Exercise details
Return the material below word for word, starting with the line that contains "Could you tell me the energy" and going on through the line that contains "The reading is 224,mmHg". Include both of those lines and nothing more.

Input for this task

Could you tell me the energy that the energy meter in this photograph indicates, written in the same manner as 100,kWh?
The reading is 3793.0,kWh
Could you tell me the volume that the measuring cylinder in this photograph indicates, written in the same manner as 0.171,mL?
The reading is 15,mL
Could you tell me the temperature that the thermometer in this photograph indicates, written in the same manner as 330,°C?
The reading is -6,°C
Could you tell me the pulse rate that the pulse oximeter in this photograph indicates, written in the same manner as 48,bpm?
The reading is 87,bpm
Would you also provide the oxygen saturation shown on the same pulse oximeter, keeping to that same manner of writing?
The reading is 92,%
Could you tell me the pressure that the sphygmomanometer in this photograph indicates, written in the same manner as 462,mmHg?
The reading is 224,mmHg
...
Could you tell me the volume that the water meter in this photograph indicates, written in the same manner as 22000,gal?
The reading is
---
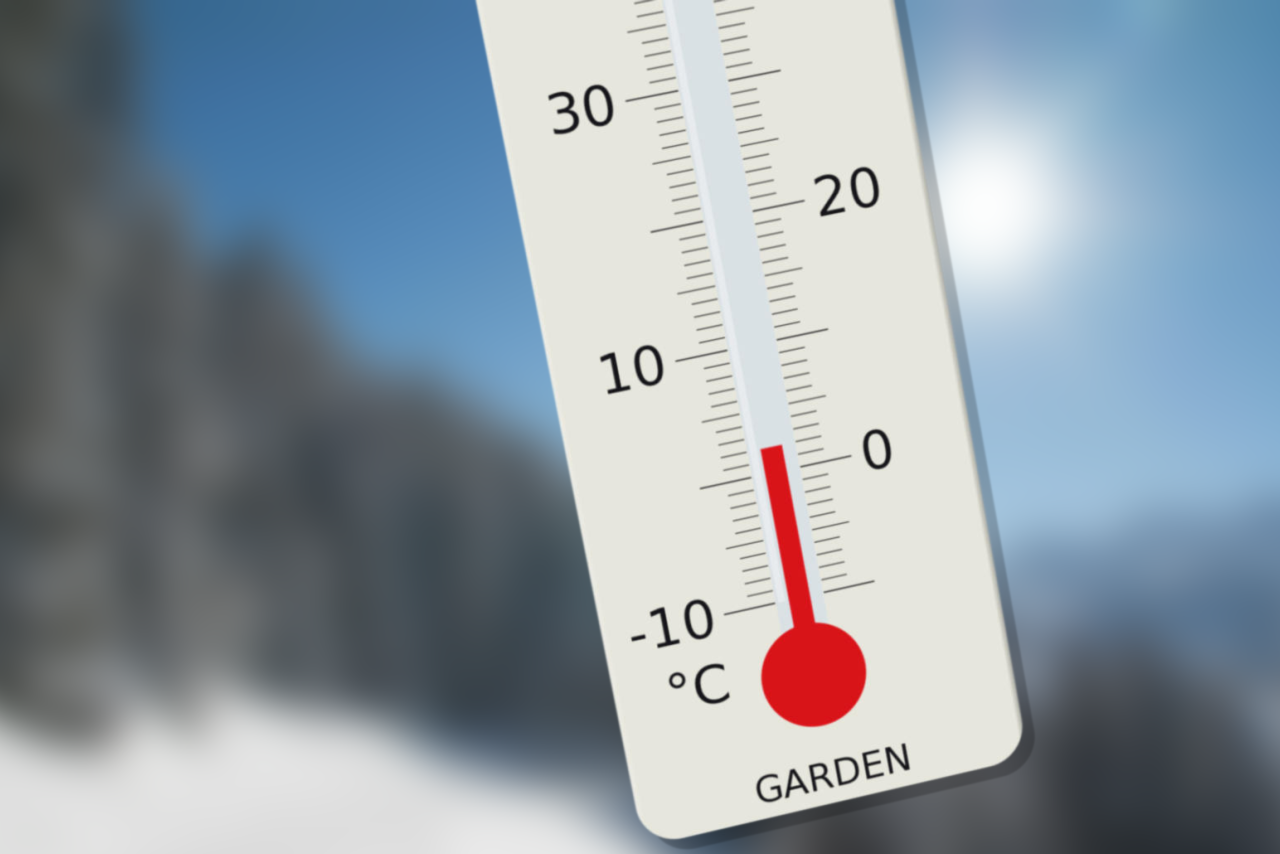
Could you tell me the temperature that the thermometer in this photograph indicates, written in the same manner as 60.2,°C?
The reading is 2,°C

Answer section
Could you tell me the energy that the energy meter in this photograph indicates, written in the same manner as 100,kWh?
The reading is 3793.0,kWh
Could you tell me the volume that the measuring cylinder in this photograph indicates, written in the same manner as 0.171,mL?
The reading is 15,mL
Could you tell me the temperature that the thermometer in this photograph indicates, written in the same manner as 330,°C?
The reading is -6,°C
Could you tell me the pulse rate that the pulse oximeter in this photograph indicates, written in the same manner as 48,bpm?
The reading is 87,bpm
Would you also provide the oxygen saturation shown on the same pulse oximeter, keeping to that same manner of writing?
The reading is 92,%
Could you tell me the pressure that the sphygmomanometer in this photograph indicates, written in the same manner as 462,mmHg?
The reading is 224,mmHg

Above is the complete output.